WHAT YOU WILL DO >> Your answer must hold only the lines below from the line containing "(at 2.25 -5.662)" through the line containing "(at -0.75 -5.662)", each reproduced exactly.

Start of SUPPLIED DATA

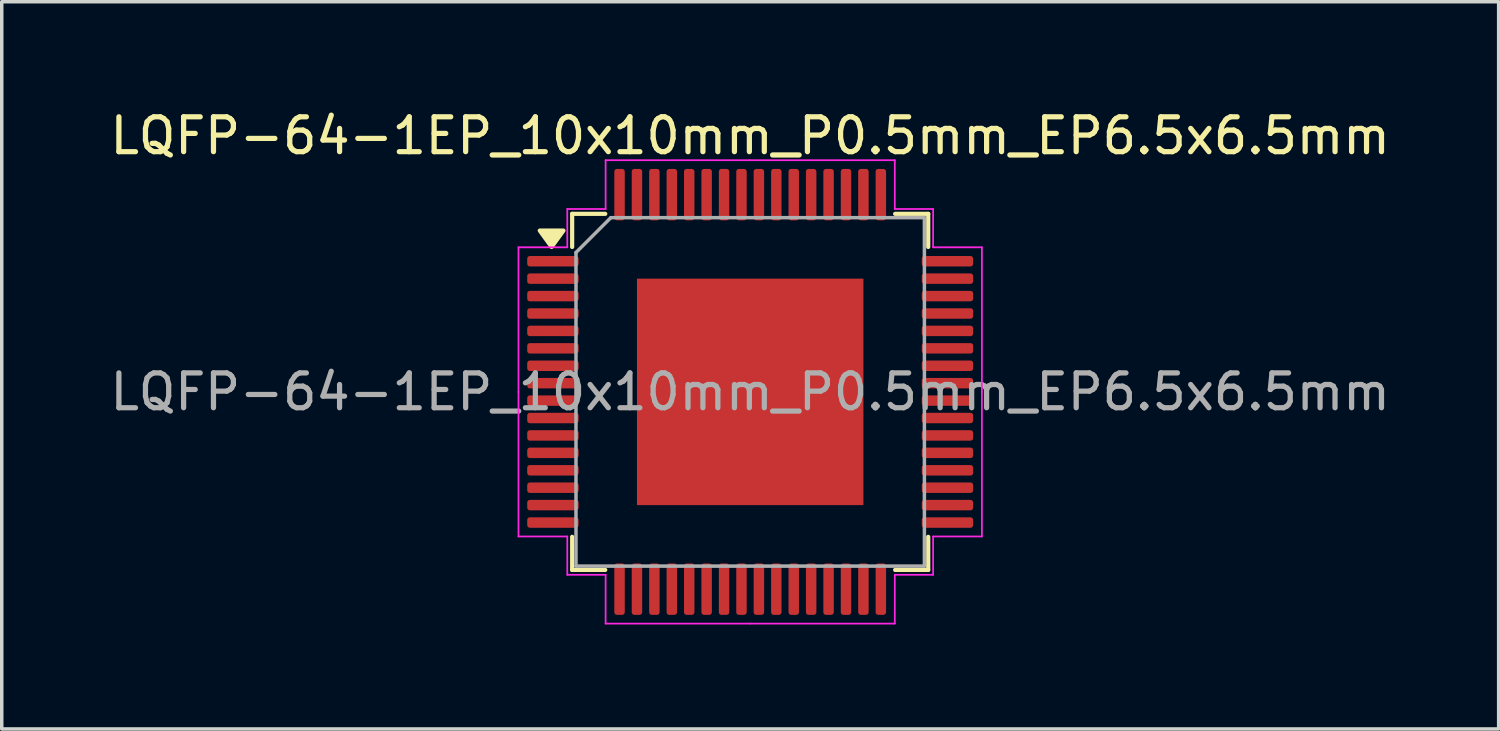
<source format=kicad_pcb>
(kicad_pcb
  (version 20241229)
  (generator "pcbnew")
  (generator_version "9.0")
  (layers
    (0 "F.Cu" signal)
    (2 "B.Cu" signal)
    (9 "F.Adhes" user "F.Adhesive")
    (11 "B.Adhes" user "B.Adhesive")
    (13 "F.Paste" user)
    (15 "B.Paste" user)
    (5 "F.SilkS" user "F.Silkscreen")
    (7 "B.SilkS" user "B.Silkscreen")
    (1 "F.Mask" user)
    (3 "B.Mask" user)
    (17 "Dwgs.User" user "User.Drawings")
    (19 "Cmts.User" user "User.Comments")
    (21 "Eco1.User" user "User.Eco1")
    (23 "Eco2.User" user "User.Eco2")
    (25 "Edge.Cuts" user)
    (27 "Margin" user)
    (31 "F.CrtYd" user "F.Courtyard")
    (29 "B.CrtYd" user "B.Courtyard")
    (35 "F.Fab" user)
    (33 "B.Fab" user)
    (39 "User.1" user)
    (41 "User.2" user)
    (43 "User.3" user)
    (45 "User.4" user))
  (footprint "LQFP-64-1EP_10x10mm_P0.5mm_EP6.5x6.5mm"
    (layer "F.Cu")
    (at 18.482 8.198)
    (property "Reference" "LQFP-64-1EP_10x10mm_P0.5mm_EP6.5x6.5mm" (at 0 -7.35 0) (layer "F.SilkS") (effects (font (size 1 1) (thickness 0.15))))
    (attr smd)
    (fp_line (start -5.11 -5.11) (end -5.11 -4.16) (stroke (width 0.12) (type solid)) (layer "F.SilkS"))
    (fp_line (start -5.11 5.11) (end -5.11 4.16) (stroke (width 0.12) (type solid)) (layer "F.SilkS"))
    (fp_line (start -4.16 -5.11) (end -5.11 -5.11) (stroke (width 0.12) (type solid)) (layer "F.SilkS"))
    (fp_line (start -4.16 5.11) (end -5.11 5.11) (stroke (width 0.12) (type solid)) (layer "F.SilkS"))
    (fp_line (start 4.16 -5.11) (end 5.11 -5.11) (stroke (width 0.12) (type solid)) (layer "F.SilkS"))
    (fp_line (start 4.16 5.11) (end 5.11 5.11) (stroke (width 0.12) (type solid)) (layer "F.SilkS"))
    (fp_line (start 5.11 -5.11) (end 5.11 -4.16) (stroke (width 0.12) (type solid)) (layer "F.SilkS"))
    (fp_line (start 5.11 5.11) (end 5.11 4.16) (stroke (width 0.12) (type solid)) (layer "F.SilkS"))
    (fp_poly (pts (xy -5.7 -4.16) (xy -6.04 -4.63) (xy -5.36 -4.63) (xy -5.7 -4.16)) (stroke (width 0.12) (type solid)) (fill yes) (layer "F.SilkS"))
    (fp_line (start -6.65 -4.15) (end -6.65 0) (stroke (width 0.05) (type solid)) (layer "F.CrtYd"))
    (fp_line (start -6.65 4.15) (end -6.65 0) (stroke (width 0.05) (type solid)) (layer "F.CrtYd"))
    (fp_line (start -5.25 -5.25) (end -5.25 -4.15) (stroke (width 0.05) (type solid)) (layer "F.CrtYd"))
    (fp_line (start -5.25 -4.15) (end -6.65 -4.15) (stroke (width 0.05) (type solid)) (layer "F.CrtYd"))
    (fp_line (start -5.25 4.15) (end -6.65 4.15) (stroke (width 0.05) (type solid)) (layer "F.CrtYd"))
    (fp_line (start -5.25 5.25) (end -5.25 4.15) (stroke (width 0.05) (type solid)) (layer "F.CrtYd"))
    (fp_line (start -4.15 -6.65) (end -4.15 -5.25) (stroke (width 0.05) (type solid)) (layer "F.CrtYd"))
    (fp_line (start -4.15 -5.25) (end -5.25 -5.25) (stroke (width 0.05) (type solid)) (layer "F.CrtYd"))
    (fp_line (start -4.15 5.25) (end -5.25 5.25) (stroke (width 0.05) (type solid)) (layer "F.CrtYd"))
    (fp_line (start -4.15 6.65) (end -4.15 5.25) (stroke (width 0.05) (type solid)) (layer "F.CrtYd"))
    (fp_line (start 0 -6.65) (end -4.15 -6.65) (stroke (width 0.05) (type solid)) (layer "F.CrtYd"))
    (fp_line (start 0 -6.65) (end 4.15 -6.65) (stroke (width 0.05) (type solid)) (layer "F.CrtYd"))
    (fp_line (start 0 6.65) (end -4.15 6.65) (stroke (width 0.05) (type solid)) (layer "F.CrtYd"))
    (fp_line (start 0 6.65) (end 4.15 6.65) (stroke (width 0.05) (type solid)) (layer "F.CrtYd"))
    (fp_line (start 4.15 -6.65) (end 4.15 -5.25) (stroke (width 0.05) (type solid)) (layer "F.CrtYd"))
    (fp_line (start 4.15 -5.25) (end 5.25 -5.25) (stroke (width 0.05) (type solid)) (layer "F.CrtYd"))
    (fp_line (start 4.15 5.25) (end 5.25 5.25) (stroke (width 0.05) (type solid)) (layer "F.CrtYd"))
    (fp_line (start 4.15 6.65) (end 4.15 5.25) (stroke (width 0.05) (type solid)) (layer "F.CrtYd"))
    (fp_line (start 5.25 -5.25) (end 5.25 -4.15) (stroke (width 0.05) (type solid)) (layer "F.CrtYd"))
    (fp_line (start 5.25 -4.15) (end 6.65 -4.15) (stroke (width 0.05) (type solid)) (layer "F.CrtYd"))
    (fp_line (start 5.25 4.15) (end 6.65 4.15) (stroke (width 0.05) (type solid)) (layer "F.CrtYd"))
    (fp_line (start 5.25 5.25) (end 5.25 4.15) (stroke (width 0.05) (type solid)) (layer "F.CrtYd"))
    (fp_line (start 6.65 -4.15) (end 6.65 0) (stroke (width 0.05) (type solid)) (layer "F.CrtYd"))
    (fp_line (start 6.65 4.15) (end 6.65 0) (stroke (width 0.05) (type solid)) (layer "F.CrtYd"))
    (fp_line (start -5 -4) (end -4 -5) (stroke (width 0.1) (type solid)) (layer "F.Fab"))
    (fp_line (start -5 5) (end -5 -4) (stroke (width 0.1) (type solid)) (layer "F.Fab"))
    (fp_line (start -4 -5) (end 5 -5) (stroke (width 0.1) (type solid)) (layer "F.Fab"))
    (fp_line (start 5 -5) (end 5 5) (stroke (width 0.1) (type solid)) (layer "F.Fab"))
    (fp_line (start 5 5) (end -5 5) (stroke (width 0.1) (type solid)) (layer "F.Fab"))
    (fp_text user "${REFERENCE}" (at 0 0 0) (layer "F.Fab") (effects (font (size 1 1) (thickness 0.15))))
    (pad "" smd roundrect (at -2.6 -2.6) (size 1.05 1.05) (layers "F.Paste") (roundrect_rratio 0.238))
    (pad "" smd roundrect (at -2.6 -1.3) (size 1.05 1.05) (layers "F.Paste") (roundrect_rratio 0.238))
    (pad "" smd roundrect (at -2.6 0) (size 1.05 1.05) (layers "F.Paste") (roundrect_rratio 0.238))
    (pad "" smd roundrect (at -2.6 1.3) (size 1.05 1.05) (layers "F.Paste") (roundrect_rratio 0.238))
    (pad "" smd roundrect (at -2.6 2.6) (size 1.05 1.05) (layers "F.Paste") (roundrect_rratio 0.238))
    (pad "" smd roundrect (at -1.3 -2.6) (size 1.05 1.05) (layers "F.Paste") (roundrect_rratio 0.238))
    (pad "" smd roundrect (at -1.3 -1.3) (size 1.05 1.05) (layers "F.Paste") (roundrect_rratio 0.238))
    (pad "" smd roundrect (at -1.3 0) (size 1.05 1.05) (layers "F.Paste") (roundrect_rratio 0.238))
    (pad "" smd roundrect (at -1.3 1.3) (size 1.05 1.05) (layers "F.Paste") (roundrect_rratio 0.238))
    (pad "" smd roundrect (at -1.3 2.6) (size 1.05 1.05) (layers "F.Paste") (roundrect_rratio 0.238))
    (pad "" smd roundrect (at 0 -2.6) (size 1.05 1.05) (layers "F.Paste") (roundrect_rratio 0.238))
    (pad "" smd roundrect (at 0 -1.3) (size 1.05 1.05) (layers "F.Paste") (roundrect_rratio 0.238))
    (pad "" smd roundrect (at 0 0) (size 1.05 1.05) (layers "F.Paste") (roundrect_rratio 0.238))
    (pad "" smd roundrect (at 0 1.3) (size 1.05 1.05) (layers "F.Paste") (roundrect_rratio 0.238))
    (pad "" smd roundrect (at 0 2.6) (size 1.05 1.05) (layers "F.Paste") (roundrect_rratio 0.238))
    (pad "" smd roundrect (at 1.3 -2.6) (size 1.05 1.05) (layers "F.Paste") (roundrect_rratio 0.238))
    (pad "" smd roundrect (at 1.3 -1.3) (size 1.05 1.05) (layers "F.Paste") (roundrect_rratio 0.238))
    (pad "" smd roundrect (at 1.3 0) (size 1.05 1.05) (layers "F.Paste") (roundrect_rratio 0.238))
    (pad "" smd roundrect (at 1.3 1.3) (size 1.05 1.05) (layers "F.Paste") (roundrect_rratio 0.238))
    (pad "" smd roundrect (at 1.3 2.6) (size 1.05 1.05) (layers "F.Paste") (roundrect_rratio 0.238))
    (pad "" smd roundrect (at 2.6 -2.6) (size 1.05 1.05) (layers "F.Paste") (roundrect_rratio 0.238))
    (pad "" smd roundrect (at 2.6 -1.3) (size 1.05 1.05) (layers "F.Paste") (roundrect_rratio 0.238))
    (pad "" smd roundrect (at 2.6 0) (size 1.05 1.05) (layers "F.Paste") (roundrect_rratio 0.238))
    (pad "" smd roundrect (at 2.6 1.3) (size 1.05 1.05) (layers "F.Paste") (roundrect_rratio 0.238))
    (pad "" smd roundrect (at 2.6 2.6) (size 1.05 1.05) (layers "F.Paste") (roundrect_rratio 0.238))
    (pad "1" smd roundrect (at -5.662 -3.75) (size 1.475 0.3) (layers "F.Cu" "F.Mask" "F.Paste") (roundrect_rratio 0.25))
    (pad "2" smd roundrect (at -5.662 -3.25) (size 1.475 0.3) (layers "F.Cu" "F.Mask" "F.Paste") (roundrect_rratio 0.25))
    (pad "3" smd roundrect (at -5.662 -2.75) (size 1.475 0.3) (layers "F.Cu" "F.Mask" "F.Paste") (roundrect_rratio 0.25))
    (pad "4" smd roundrect (at -5.662 -2.25) (size 1.475 0.3) (layers "F.Cu" "F.Mask" "F.Paste") (roundrect_rratio 0.25))
    (pad "5" smd roundrect (at -5.662 -1.75) (size 1.475 0.3) (layers "F.Cu" "F.Mask" "F.Paste") (roundrect_rratio 0.25))
    (pad "6" smd roundrect (at -5.662 -1.25) (size 1.475 0.3) (layers "F.Cu" "F.Mask" "F.Paste") (roundrect_rratio 0.25))
    (pad "7" smd roundrect (at -5.662 -0.75) (size 1.475 0.3) (layers "F.Cu" "F.Mask" "F.Paste") (roundrect_rratio 0.25))
    (pad "8" smd roundrect (at -5.662 -0.25) (size 1.475 0.3) (layers "F.Cu" "F.Mask" "F.Paste") (roundrect_rratio 0.25))
    (pad "9" smd roundrect (at -5.662 0.25) (size 1.475 0.3) (layers "F.Cu" "F.Mask" "F.Paste") (roundrect_rratio 0.25))
    (pad "10" smd roundrect (at -5.662 0.75) (size 1.475 0.3) (layers "F.Cu" "F.Mask" "F.Paste") (roundrect_rratio 0.25))
    (pad "11" smd roundrect (at -5.662 1.25) (size 1.475 0.3) (layers "F.Cu" "F.Mask" "F.Paste") (roundrect_rratio 0.25))
    (pad "12" smd roundrect (at -5.662 1.75) (size 1.475 0.3) (layers "F.Cu" "F.Mask" "F.Paste") (roundrect_rratio 0.25))
    (pad "13" smd roundrect (at -5.662 2.25) (size 1.475 0.3) (layers "F.Cu" "F.Mask" "F.Paste") (roundrect_rratio 0.25))
    (pad "14" smd roundrect (at -5.662 2.75) (size 1.475 0.3) (layers "F.Cu" "F.Mask" "F.Paste") (roundrect_rratio 0.25))
    (pad "15" smd roundrect (at -5.662 3.25) (size 1.475 0.3) (layers "F.Cu" "F.Mask" "F.Paste") (roundrect_rratio 0.25))
    (pad "16" smd roundrect (at -5.662 3.75) (size 1.475 0.3) (layers "F.Cu" "F.Mask" "F.Paste") (roundrect_rratio 0.25))
    (pad "17" smd roundrect (at -3.75 5.662) (size 0.3 1.475) (layers "F.Cu" "F.Mask" "F.Paste") (roundrect_rratio 0.25))
    (pad "18" smd roundrect (at -3.25 5.662) (size 0.3 1.475) (layers "F.Cu" "F.Mask" "F.Paste") (roundrect_rratio 0.25))
    (pad "19" smd roundrect (at -2.75 5.662) (size 0.3 1.475) (layers "F.Cu" "F.Mask" "F.Paste") (roundrect_rratio 0.25))
    (pad "20" smd roundrect (at -2.25 5.662) (size 0.3 1.475) (layers "F.Cu" "F.Mask" "F.Paste") (roundrect_rratio 0.25))
    (pad "21" smd roundrect (at -1.75 5.662) (size 0.3 1.475) (layers "F.Cu" "F.Mask" "F.Paste") (roundrect_rratio 0.25))
    (pad "22" smd roundrect (at -1.25 5.662) (size 0.3 1.475) (layers "F.Cu" "F.Mask" "F.Paste") (roundrect_rratio 0.25))
    (pad "23" smd roundrect (at -0.75 5.662) (size 0.3 1.475) (layers "F.Cu" "F.Mask" "F.Paste") (roundrect_rratio 0.25))
    (pad "24" smd roundrect (at -0.25 5.662) (size 0.3 1.475) (layers "F.Cu" "F.Mask" "F.Paste") (roundrect_rratio 0.25))
    (pad "25" smd roundrect (at 0.25 5.662) (size 0.3 1.475) (layers "F.Cu" "F.Mask" "F.Paste") (roundrect_rratio 0.25))
    (pad "26" smd roundrect (at 0.75 5.662) (size 0.3 1.475) (layers "F.Cu" "F.Mask" "F.Paste") (roundrect_rratio 0.25))
    (pad "27" smd roundrect (at 1.25 5.662) (size 0.3 1.475) (layers "F.Cu" "F.Mask" "F.Paste") (roundrect_rratio 0.25))
    (pad "28" smd roundrect (at 1.75 5.662) (size 0.3 1.475) (layers "F.Cu" "F.Mask" "F.Paste") (roundrect_rratio 0.25))
    (pad "29" smd roundrect (at 2.25 5.662) (size 0.3 1.475) (layers "F.Cu" "F.Mask" "F.Paste") (roundrect_rratio 0.25))
    (pad "30" smd roundrect (at 2.75 5.662) (size 0.3 1.475) (layers "F.Cu" "F.Mask" "F.Paste") (roundrect_rratio 0.25))
    (pad "31" smd roundrect (at 3.25 5.662) (size 0.3 1.475) (layers "F.Cu" "F.Mask" "F.Paste") (roundrect_rratio 0.25))
    (pad "32" smd roundrect (at 3.75 5.662) (size 0.3 1.475) (layers "F.Cu" "F.Mask" "F.Paste") (roundrect_rratio 0.25))
    (pad "33" smd roundrect (at 5.662 3.75) (size 1.475 0.3) (layers "F.Cu" "F.Mask" "F.Paste") (roundrect_rratio 0.25))
    (pad "34" smd roundrect (at 5.662 3.25) (size 1.475 0.3) (layers "F.Cu" "F.Mask" "F.Paste") (roundrect_rratio 0.25))
    (pad "35" smd roundrect (at 5.662 2.75) (size 1.475 0.3) (layers "F.Cu" "F.Mask" "F.Paste") (roundrect_rratio 0.25))
    (pad "36" smd roundrect (at 5.662 2.25) (size 1.475 0.3) (layers "F.Cu" "F.Mask" "F.Paste") (roundrect_rratio 0.25))
    (pad "37" smd roundrect (at 5.662 1.75) (size 1.475 0.3) (layers "F.Cu" "F.Mask" "F.Paste") (roundrect_rratio 0.25))
    (pad "38" smd roundrect (at 5.662 1.25) (size 1.475 0.3) (layers "F.Cu" "F.Mask" "F.Paste") (roundrect_rratio 0.25))
    (pad "39" smd roundrect (at 5.662 0.75) (size 1.475 0.3) (layers "F.Cu" "F.Mask" "F.Paste") (roundrect_rratio 0.25))
    (pad "40" smd roundrect (at 5.662 0.25) (size 1.475 0.3) (layers "F.Cu" "F.Mask" "F.Paste") (roundrect_rratio 0.25))
    (pad "41" smd roundrect (at 5.662 -0.25) (size 1.475 0.3) (layers "F.Cu" "F.Mask" "F.Paste") (roundrect_rratio 0.25))
    (pad "42" smd roundrect (at 5.662 -0.75) (size 1.475 0.3) (layers "F.Cu" "F.Mask" "F.Paste") (roundrect_rratio 0.25))
    (pad "43" smd roundrect (at 5.662 -1.25) (size 1.475 0.3) (layers "F.Cu" "F.Mask" "F.Paste") (roundrect_rratio 0.25))
    (pad "44" smd roundrect (at 5.662 -1.75) (size 1.475 0.3) (layers "F.Cu" "F.Mask" "F.Paste") (roundrect_rratio 0.25))
    (pad "45" smd roundrect (at 5.662 -2.25) (size 1.475 0.3) (layers "F.Cu" "F.Mask" "F.Paste") (roundrect_rratio 0.25))
    (pad "46" smd roundrect (at 5.662 -2.75) (size 1.475 0.3) (layers "F.Cu" "F.Mask" "F.Paste") (roundrect_rratio 0.25))
    (pad "47" smd roundrect (at 5.662 -3.25) (size 1.475 0.3) (layers "F.Cu" "F.Mask" "F.Paste") (roundrect_rratio 0.25))
    (pad "48" smd roundrect (at 5.662 -3.75) (size 1.475 0.3) (layers "F.Cu" "F.Mask" "F.Paste") (roundrect_rratio 0.25))
    (pad "49" smd roundrect (at 3.75 -5.662) (size 0.3 1.475) (layers "F.Cu" "F.Mask" "F.Paste") (roundrect_rratio 0.25))
    (pad "50" smd roundrect (at 3.25 -5.662) (size 0.3 1.475) (layers "F.Cu" "F.Mask" "F.Paste") (roundrect_rratio 0.25))
    (pad "51" smd roundrect (at 2.75 -5.662) (size 0.3 1.475) (layers "F.Cu" "F.Mask" "F.Paste") (roundrect_rratio 0.25))
    (pad "52" smd roundrect (at 2.25 -5.662) (size 0.3 1.475) (layers "F.Cu" "F.Mask" "F.Paste") (roundrect_rratio 0.25))
    (pad "53" smd roundrect (at 1.75 -5.662) (size 0.3 1.475) (layers "F.Cu" "F.Mask" "F.Paste") (roundrect_rratio 0.25))
    (pad "54" smd roundrect (at 1.25 -5.662) (size 0.3 1.475) (layers "F.Cu" "F.Mask" "F.Paste") (roundrect_rratio 0.25))
    (pad "55" smd roundrect (at 0.75 -5.662) (size 0.3 1.475) (layers "F.Cu" "F.Mask" "F.Paste") (roundrect_rratio 0.25))
    (pad "56" smd roundrect (at 0.25 -5.662) (size 0.3 1.475) (layers "F.Cu" "F.Mask" "F.Paste") (roundrect_rratio 0.25))
    (pad "57" smd roundrect (at -0.25 -5.662) (size 0.3 1.475) (layers "F.Cu" "F.Mask" "F.Paste") (roundrect_rratio 0.25))
    (pad "58" smd roundrect (at -0.75 -5.662) (size 0.3 1.475) (layers "F.Cu" "F.Mask" "F.Paste") (roundrect_rratio 0.25))
    (pad "59" smd roundrect (at -1.25 -5.662) (size 0.3 1.475) (layers "F.Cu" "F.Mask" "F.Paste") (roundrect_rratio 0.25))
    (pad "60" smd roundrect (at -1.75 -5.662) (size 0.3 1.475) (layers "F.Cu" "F.Mask" "F.Paste") (roundrect_rratio 0.25))
    (pad "61" smd roundrect (at -2.25 -5.662) (size 0.3 1.475) (layers "F.Cu" "F.Mask" "F.Paste") (roundrect_rratio 0.25))
    (pad "62" smd roundrect (at -2.75 -5.662) (size 0.3 1.475) (layers "F.Cu" "F.Mask" "F.Paste") (roundrect_rratio 0.25))
    (pad "63" smd roundrect (at -3.25 -5.662) (size 0.3 1.475) (layers "F.Cu" "F.Mask" "F.Paste") (roundrect_rratio 0.25))
    (pad "64" smd roundrect (at -3.75 -5.662) (size 0.3 1.475) (layers "F.Cu" "F.Mask" "F.Paste") (roundrect_rratio 0.25))
    (pad "65" smd rect (at 0 0) (size 6.5 6.5) (property pad_prop_heatsink) (layers "F.Cu" "F.Mask")))
  (gr_rect
    (start -3 -3)
    (end 39.964 17.873)
    (stroke (width 0.1) (type default))
    (fill no)
    (layer "Edge.Cuts")))
</source>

End of SUPPLIED DATA

RESULT OF THE EXERCISE >>
    (pad "52" smd roundrect (at 2.25 -5.662) (size 0.3 1.475) (layers "F.Cu" "F.Mask" "F.Paste") (roundrect_rratio 0.25))
    (pad "53" smd roundrect (at 1.75 -5.662) (size 0.3 1.475) (layers "F.Cu" "F.Mask" "F.Paste") (roundrect_rratio 0.25))
    (pad "54" smd roundrect (at 1.25 -5.662) (size 0.3 1.475) (layers "F.Cu" "F.Mask" "F.Paste") (roundrect_rratio 0.25))
    (pad "55" smd roundrect (at 0.75 -5.662) (size 0.3 1.475) (layers "F.Cu" "F.Mask" "F.Paste") (roundrect_rratio 0.25))
    (pad "56" smd roundrect (at 0.25 -5.662) (size 0.3 1.475) (layers "F.Cu" "F.Mask" "F.Paste") (roundrect_rratio 0.25))
    (pad "57" smd roundrect (at -0.25 -5.662) (size 0.3 1.475) (layers "F.Cu" "F.Mask" "F.Paste") (roundrect_rratio 0.25))
    (pad "58" smd roundrect (at -0.75 -5.662) (size 0.3 1.475) (layers "F.Cu" "F.Mask" "F.Paste") (roundrect_rratio 0.25))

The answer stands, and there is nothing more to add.